Work to complete: Rewrite the Weekend Sunrise text from "Original release" up to and including "and David Woiwod.", replacing "breakfast television program" with "morning television program".

Excerpt to read:
<<<<

- Genre: Breakfast news program
- Presented by: Monique Wright David Woiwod Sally Bowrey James Tobin
- Opening theme: (Reach Up for The) Sunrise by Duran Duran
- Country of origin: Australia
- Original language: English
- No. of seasons: 18
- No. of episodes: 600+

Production
- Executive producer: Holly Fallon
- Production locations: Martin Place, New South Wales (2006–2023); Television City, South Eveleigh, New South Wales (2023–present);
- Running time: 180 minutes

Original release
- Network: Seven Network
- Release: 10 April 2005 – present

Related
- Sunrise The Morning Show

= Weekend Sunrise =

Australian breakfast television program

Weekend Sunrise is an Australian breakfast television program, broadcast on the Seven Network and currently hosted by Monique Wright and David Woiwod.

==History==
In 2005 the Seven Network replaced its struggling Sunday morning program Sunday Sunrise with a program called Weekend Sunrise, as an extension of the weekday brand. It originally was an hour-long (8:00 am to 9:00 am). Hosted by Chris Reason and Lisa Wilkinson, the program was successful and various critiques at the time called for the program to be lengthened to two hours (7:00 am to 9:00 am) and be extended to Saturday mornings as well as Sunday. Head of Morning TV’s Adam Boland’s intention was always to have the show across both days (hence the name), but news boss Peter Meakin talked him into just starting with Sunday given families usually were out doing sport on Saturday.

In 2006, Weekend Sunrise was extended from an hour to a two-hour show, running every Sunday from 8 am till 10 am. When Sportsworld returned for the football season Weekend Sunrise settled into a 90-minute format, 8:00 am to 9:30 am. After Sportsworld's series concluded, the show returned to a two-hour format. Andrew O'Keefe initially temporarily replaced host Chris Reason in 2006, but after improved ratings he was given the hosting position permanently. In 2007, Wilkinson moved to the Nine Network to host Today, and was replaced by Samantha Armytage. In 2008, Weekend Sunrise moved their start time 30 minutes earlier to 7:30 am, to match the new start time of Nine's Sunday program. The program continued to run through to 10:00 am, meaning the program had a two-and-a-half-hour running time.

In 2009, the program's start time was moved even earlier. Originally, it was announced that Today on Sunday (now Weekend Today), the replacement the long-running Nine's Sunday, would run from 7:30 to 9:00 am. But this was changed on 28 January 2009 to 7:00 am to 9:00 am. As result, Seven announced that Weekend Sunrise would also commence at 7:00 am and run through to 10:00 am, meaning the program would go for three hours, the same as the weekday version of Sunrise.

>>>>

Excerpted records:
<<<<

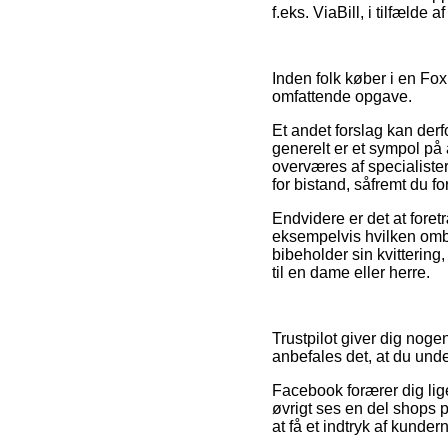
f.eks. ViaBill, i tilfælde 
Inden folk køber i en Fo
omfattende opgave.
Et andet forslag kan derf
generelt er et sympol på a
overværes af specialiste
for bistand, såfremt du f
Endvidere er det at fore
eksempelvis hvilken ombyt
bibeholder sin kvitteri
til en dame eller herre.
Trustpilot giver dig nog
anbefales det, at du und
Facebook forærer dig lige
øvrigt ses en del shops på
at få et indtryk af kunder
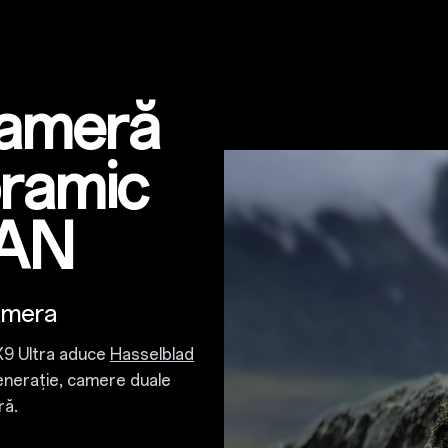
cameră
ramic
PAN
amera
X9 Ultra aduce
Hasselblad
enerație, camere duale
ră.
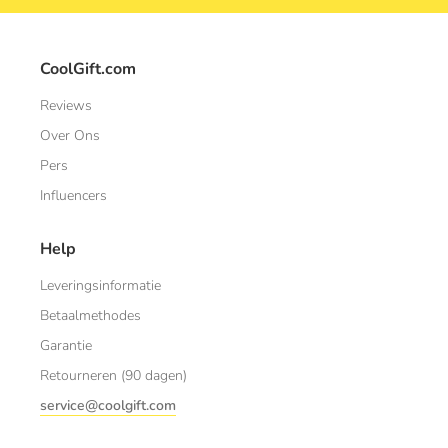
CoolGift.com
Reviews
Over Ons
Pers
Influencers
Help
Leveringsinformatie
Betaalmethodes
Garantie
Retourneren (90 dagen)
service@coolgift.com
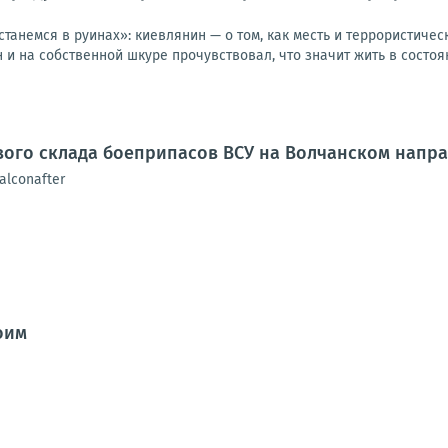
анемся в руинах»: киевлянин — о том, как месть и террористическ
и на собственной шкуре прочувствовал, что значит жить в состоян
вого склада боеприпасов ВСУ на Волчанском напр
alconafter
оим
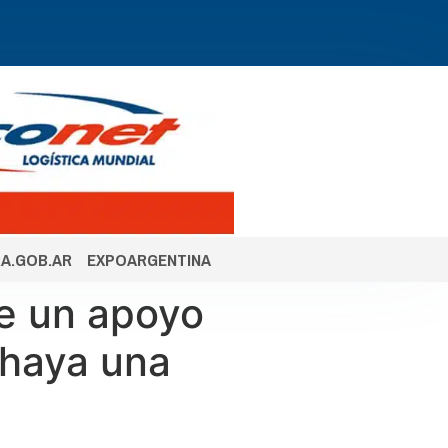
A.GOB.AR
EXPOARGENTINA
te un apoyo
 haya una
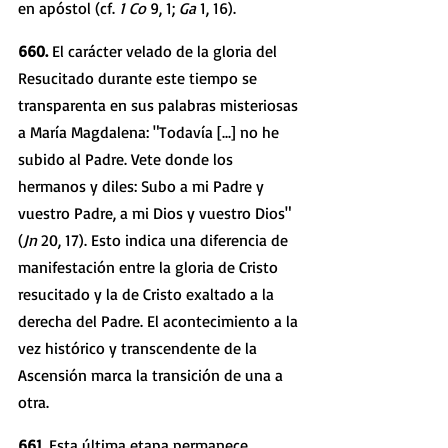
en apóstol (cf. 
1 Co 
9, 1; 
Ga 
1, 16). 
660. 
El carácter velado de la gloria del 
Resucitado durante este tiempo se 
transparenta en sus palabras misteriosas 
a María Magdalena: "Todavía [...] no he 
subido al Padre. Vete donde los 
hermanos y diles: Subo a mi Padre y 
vuestro Padre, a mi Dios y vuestro Dios" 
(
Jn 
20, 17). Esto indica una diferencia de 
manifestación entre la gloria de Cristo 
resucitado y la de Cristo exaltado a la 
derecha del Padre. El acontecimiento a la 
vez histórico y transcendente de la 
Ascensión marca la transición de una a 
otra. 
661. 
Esta última etapa permanece 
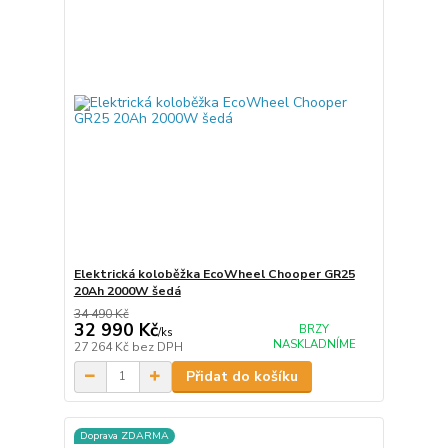
Elektrická koloběžka EcoWheel Chooper GR25
20Ah 2000W šedá
34 490 Kč
32 990 Kč
BRZY
/
ks
NASKLADNÍME
27 264 Kč
bez DPH
Přidat do košíku
Doprava ZDARMA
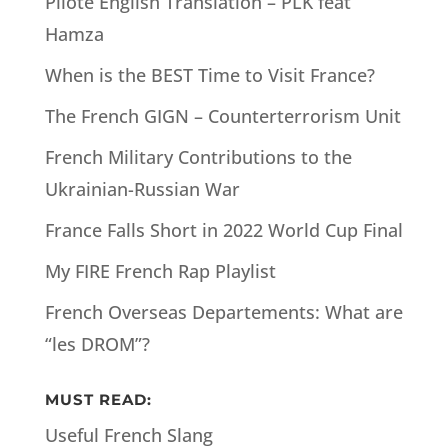
Pilote English Translation – PLK feat
Hamza
When is the BEST Time to Visit France?
The French GIGN – Counterterrorism Unit
French Military Contributions to the
Ukrainian-Russian War
France Falls Short in 2022 World Cup Final
My FIRE French Rap Playlist
French Overseas Departements: What are
“les DROM”?
MUST READ:
Useful French Slang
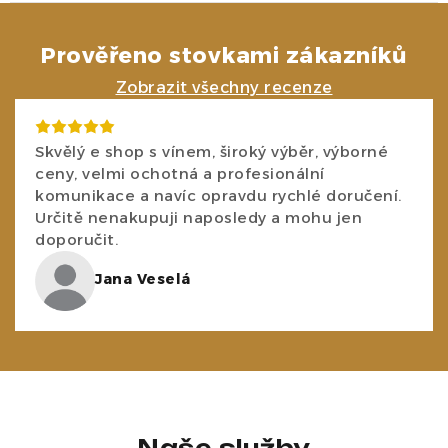
Prověřeno stovkami zákazníků
Zobrazit všechny recenze
Skvělý e shop s vínem, široký výběr, výborné
ceny, velmi ochotná a profesionální
komunikace a navíc opravdu rychlé doručení.
Určitě nenakupuji naposledy a mohu jen
doporučit.
Jana Veselá
Naše služby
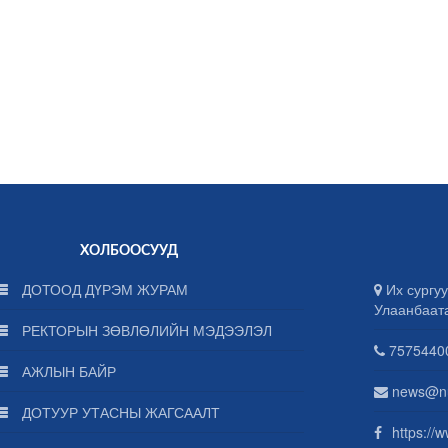
ХОЛБООСУУД
ДОТООД ДҮРЭМ ЖУРАМ
Их сургуу
Улаанбаат
РЕКТОРЫН ЗӨВЛӨЛИЙН МЭДЭЭЛЭЛ
75754400
АЖЛЫН БАЙР
news@n
ДОТУУР УТАСНЫ ЖАГСААЛТ
https://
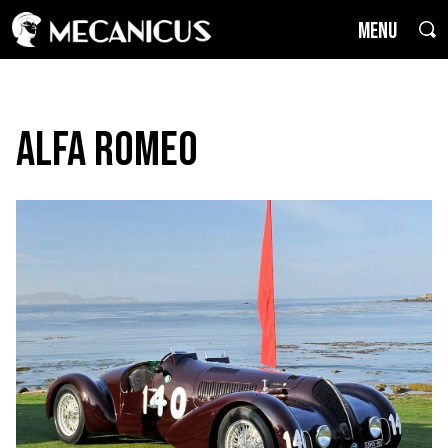
MENU
Alfa Romeo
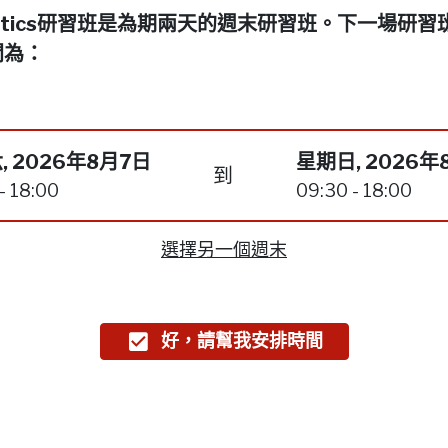
netics研習班是為期兩天的週末研習班。下一場研習
間為：
, 2026年8月7日
星期日, 2026年
到
- 18:00
09:30 - 18:00
選擇另一個週末
好，請幫我安排時間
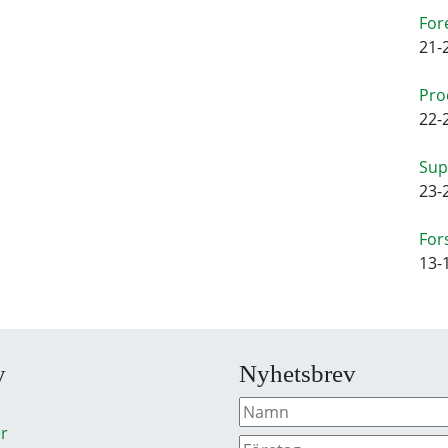
For
21-
Pro
22-
Sup
23-
For
13-
y
Nyhetsbrev
r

>>>>

Solution to this task:
Original release
- Network: Seven Network
- Release: 10 April 2005 – present

Related
- Sunrise The Morning Show

= Weekend Sunrise =

Australian morning television program

Weekend Sunrise is an Australian morning television program, broadcast on the Seven Network and currently hosted by Monique Wright and David Woiwod.